Produk kosmetik dan skincare yang dicari pembeli biasanya yang harganya terjangkau. Kemudian yang ada label halal dan BPOM sebagai jaminan bahan bakunya aman. Penjualan produk secara online justru mengalami peningkatan.
Pasar Hongkong Menjanjikan
Gubernur Jatim Khofifah Indar Parawansa terus mendorong pengiriman barang UMKM ke pasar dunia melalui intensifikasi ekspor. Terutama memanfaatkan penerbangan pesawat cargo Garuda langsung Hongkong yang kini bisa terbang dari Surabaya.
Lebih lanjut, dikatakan mantan Menteri Sosial ini, bahwa mendorong kemajuan dan perluasan akses market bagi UMKM tengah serius dilakukan oleh Pemprov Jatim. Sebab 57 persen PDRB Jatim yang menyokong adalah UMKM.
Dinas Koperasi dan UKM juga telah mendirikan UPT Pelatihan dan UKM untuk memberikan kemudahan pelatihan tersebut. Agar ke depan, mereka bisa berjaya dan mengembangkan pasarnya secara lebih luas.

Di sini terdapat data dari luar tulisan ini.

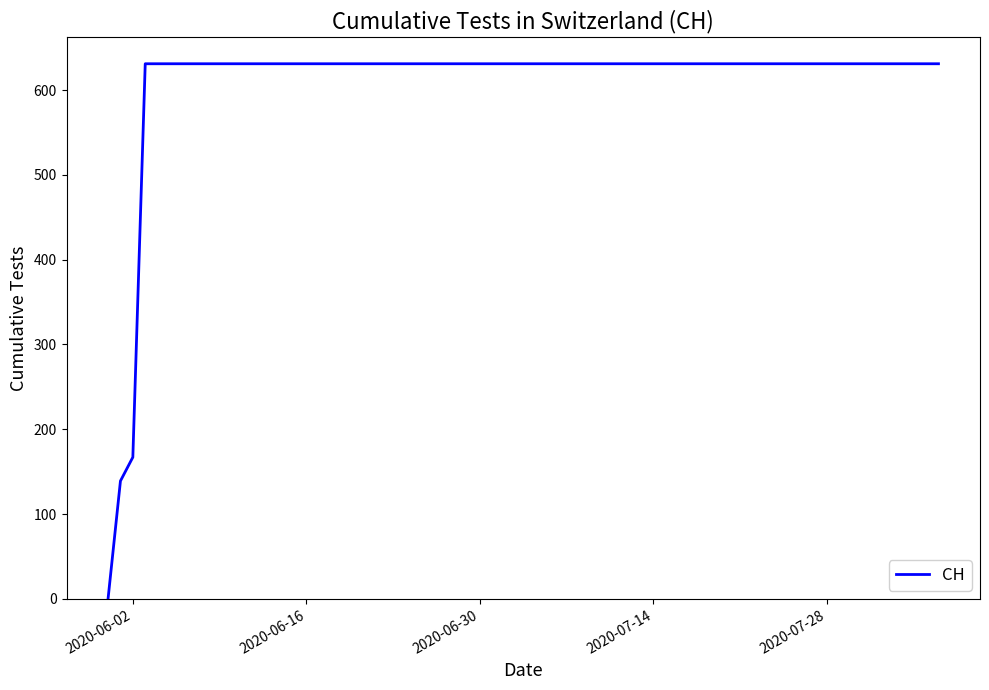

What is the maximum value shown in the chart?

631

Saat ini diketahui bahwa koperasi aktif di Jawa Timur ada sebanyak 22.450 dengan jumlah anggota dan pengelda 3,987 juta orang. Sedangkan untuk jumlah pelaku UMKM di Jatim totalnya saat ini mencapai 9.78 juta orang.
Khofifah meyakini rute penerbangan baru khusus kargo tersebut akan memberikan peluang bagi pelaku UMKM Jawa Timur untuk melebarkan sayap usahanya hingga mancanegara. Hal itu bisa dimulai dari Hongkong yang akan dimudahkan dengan adanya rute tersebut.